FsC 494 UDA 2023 Justine Haré©Bilal-Naja

Quelle est votre ligne éditoriale ? 

Comme l’indique notre slogan, notre ligne est de « Bousculer les idées reçues ». Cela veut dire que nous publions de beaux livres avec
de belles histoires qui font rêver ou penser, écrits par de bons auteurs et autrices et illustrés avec talent, mais avec la volonté de lutter contre les discriminations. L’idée, en tant qu’éditrices, est d’être attentives aux stéréotypes qui se glissent partout, dans les manuscrits
comme dans les images, de donner à voir des personnages que l’on a moins l’habitude de voir en littérature de jeunesse (des garçons sensibles, des filles intrépides) et de les représenter dans toutes leurs variétés : qu’ils ne soient pas forcément minces, blancs, grands
ou musclés, qu’il y ait des enfants racisés, gros ou avec un handicap… qu’ils correspondent à la société, à l’environnement dans lequel les lecteurs et lectrices évoluent. La lutte contre les discriminations peut être le sujet du livre, mais passe aussi par le fait de proposer
simplement des histoires exemptes de stéréotypes dans lesquelles les personnages non-stéréotypés, racisés, vivants dans des familles qui ne soient pas traditionnelle, soient vus comme des personnages banals.

En quoi la littérature jeunesse peut-elle jouer un rôle ? 

La littérature jeunesse peut jouer un grand rôle dans la culture et  l’éducation des enfants dès la toute petite enfance, tout comme l’école, l’accompagnement périscolaire, les familles, la bibliothèque. Chez Talents Hauts, nous avons d’ailleurs créer la collection Badaboum qui s’adresse aux tout-petits et toutes-petites car nous estimons que même chez les moins de trois ans, les images et les discours ne sont pas neutres et qu’il faut être vigilantes quant à ce qu’on met entre les mains des bébés aussi. Les livres pour enfants sont prescrits par l’école mais aussi par la famille, les personnels de garde, et, dans l’esprit des parents et des enfants, tout ce qui est dans le livre a une autorité très forte. Les enfants s’identifient au héros ou à l’héroïne du livre, ont envie de lui ressembler et l’érigent parfois comme modèle, il est donc important de veiller aux représentations qu’il ou elle véhicule, par exemple. Le livre est aussi un support de la parole pour l’enfant, c’est pourquoi il serait essentiel de former les personnels de l’animation, de l’éducation et de
médiation.

“Les enfants s’identifient au héros ou à l’héroïne du livre, ont envie de lui ressembler
et l’érigent parfois comme modèle, il est donc important de veiller aux représentations qu’il ou elle véhicule".

Quels sujets aborder avec les enfants et comment s'y prendre ? 

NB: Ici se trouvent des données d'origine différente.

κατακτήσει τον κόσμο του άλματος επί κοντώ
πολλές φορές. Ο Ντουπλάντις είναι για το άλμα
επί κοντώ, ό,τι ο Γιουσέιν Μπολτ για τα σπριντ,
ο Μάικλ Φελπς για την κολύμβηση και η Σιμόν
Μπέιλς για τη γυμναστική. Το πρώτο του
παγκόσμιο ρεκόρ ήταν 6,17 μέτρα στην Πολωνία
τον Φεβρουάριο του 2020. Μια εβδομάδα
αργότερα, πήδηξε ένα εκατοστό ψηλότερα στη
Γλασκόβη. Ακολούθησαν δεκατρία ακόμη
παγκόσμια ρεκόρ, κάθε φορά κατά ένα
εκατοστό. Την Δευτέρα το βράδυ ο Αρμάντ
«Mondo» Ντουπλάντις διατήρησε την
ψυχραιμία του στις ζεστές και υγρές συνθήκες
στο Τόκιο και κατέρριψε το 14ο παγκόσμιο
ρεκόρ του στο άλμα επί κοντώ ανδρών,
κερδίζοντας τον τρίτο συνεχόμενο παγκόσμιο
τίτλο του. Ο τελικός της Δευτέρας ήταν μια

Tous les sujets peuvent être abordés, la seule limite est la façon dont ils sont traités. Il est important de traiter des sujets difficiles, comme l’homophobie, le racisme ou les violences, pour que les enfants trouvent dans le livre un espace de réflexion et un accompagnement. La lecture peut permettre aux enfants de prendre la parole, poser des questions, se confier sur des sujets qui n’auraient peut-être pas été envisagés autrement. Nous avons fait le choix d’aborder des sujets sensibles dès le plus jeune âge. Ainsi, nous pouvons parler du consentement dans un album pour les moins de trois ans (Chat !), de la question des violences conjugales
(Elle a dit non) ou de l’inceste (Je ne suis pas le doudou de mon papa) dans des romans junior. La façon d’aborder un sujet sera différente selon l’âge et la maturité des enfants, c’est la responsabilité des auteurs et des autrices mais aussi de la maison d’édition, l’important étant de respecter les lecteurs et lectrices, de le faire sans voyeurisme ni complaisance, avec justesse et en se plaçant à leur hauteur.

Selon vous, quelle place doit avoir la littérature à l'école ? 

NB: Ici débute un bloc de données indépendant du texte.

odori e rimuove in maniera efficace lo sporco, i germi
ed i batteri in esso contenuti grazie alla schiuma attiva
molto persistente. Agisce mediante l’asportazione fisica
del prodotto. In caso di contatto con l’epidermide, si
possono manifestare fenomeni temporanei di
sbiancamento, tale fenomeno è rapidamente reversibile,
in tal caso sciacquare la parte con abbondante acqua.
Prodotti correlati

Elle devrait être centrale. La formation des PE n’inclut pas forcément la littérature jeunesse mais on sait qu’elle est utilisée et utile en classe. Faire goûter la littérature jeunesse aux enfants, c’est leur donner envie de lire ensuite par eux-mêmes. Sa présence à l’école est essentielle pour que tous les enfants puissent y avoir accès, notamment quand il y a peu ou pas de livres à la maison. La littérature jeunesse peut également être le point de départ de réflexions et de débats en classe. D’ailleurs, dans cette optique, nous proposons aux enseignants des outils pour les accompagner dans l’exploitation de nos livres (fiches pédagogiques, exposition, bibliographies...). Nous avons également développé des titres au format « ePub » afin de rendre nos livres accessibles aux élèves malvoyants ou dyslexiques. Ce format leur permet d’adapter les textes à leurs difficultés et de pouvoir suivre la lecture comme les autres élèves de la classe.

“La lecture peut permettre aux enfants de prendre la parole, poser des questions,
se confier sur des sujets qui n’auraient peut-être pas été envisagés autrement”

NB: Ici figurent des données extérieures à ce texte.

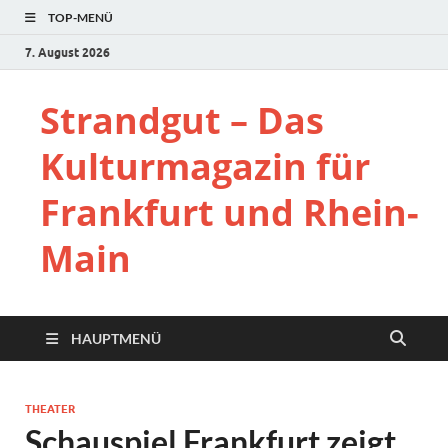
TOP-MENÜ
7. August 2026
Strandgut – Das
Kulturmagazin für
Frankfurt und Rhein-
Main
HAUPTMENÜ
THEATER
Schauspiel Frankfurt zeigt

Avez-vous une relation particulière avec les PE ?

Nous travaillons régulièrement avec des enseignants et des enseignantes. Nous faisons des interventions en classe, une enseignante fait partie de notre comité de lecture, et nous demandons parfois conseil à des enseignantes sur des manuscrits, notamment pour vérifier s’ils sont adaptés au lectorat visé. Nous travaillons aussi avec des personnels enseignants ou des conseillères pédagogiques pour élaborer les fiches pédagogiques que nous proposons pour certains livres, ou pour concevoir des expositions. Malheureusement, en dehors de ces contacts ponctuels, nous avons peu d’occasion de rencontrer les PE, d’échanger et de mettre en place des actions communes. Les auteurs, autrices, illustrateurs et illustratrices se rendent aussi souvent en classe pour animer des ateliers ou des
discussions autour de leur travail. 

Quel rôle peuvent jouer les parents dans la relation de l'enfant aux livres ?

Pour que les enfants aient une relation avec le livre, l’accompagnement de l’adulte est une médiation incontournable. Le parent ou plus largement l’adulte, est celui qui lit les premières histoires, achète les livres ou amène l’enfant à la bibliothèque. Malheureusement, il n’y a pas de livres dans toutes les familles et elles ne sont pas toutes en mesure de lire des livres à leurs enfants.
Comment faire parvenir des livres dans les familles où les parents eux-mêmes ne lisent pas ou ne se sentent pas autorisés à le faire ou ne sont pas suffisamment à l’aise avec l’écrit, la lecture ou encore ne parlent ou ne lisent pas bien le français ? Il y a bien sûr les bibliothèques, mais tout le monde ne s’autorise pas non plus à franchir leurs portes. Dernièrement, nous avons développé une collection de livres audio « Des livres tout haut » qui peut également être une façon de toucher les familles moins à l’aise avec l’objet livre. Le plaisir pris à l’écoute peut les amener à avoir envie de découvrir le livre.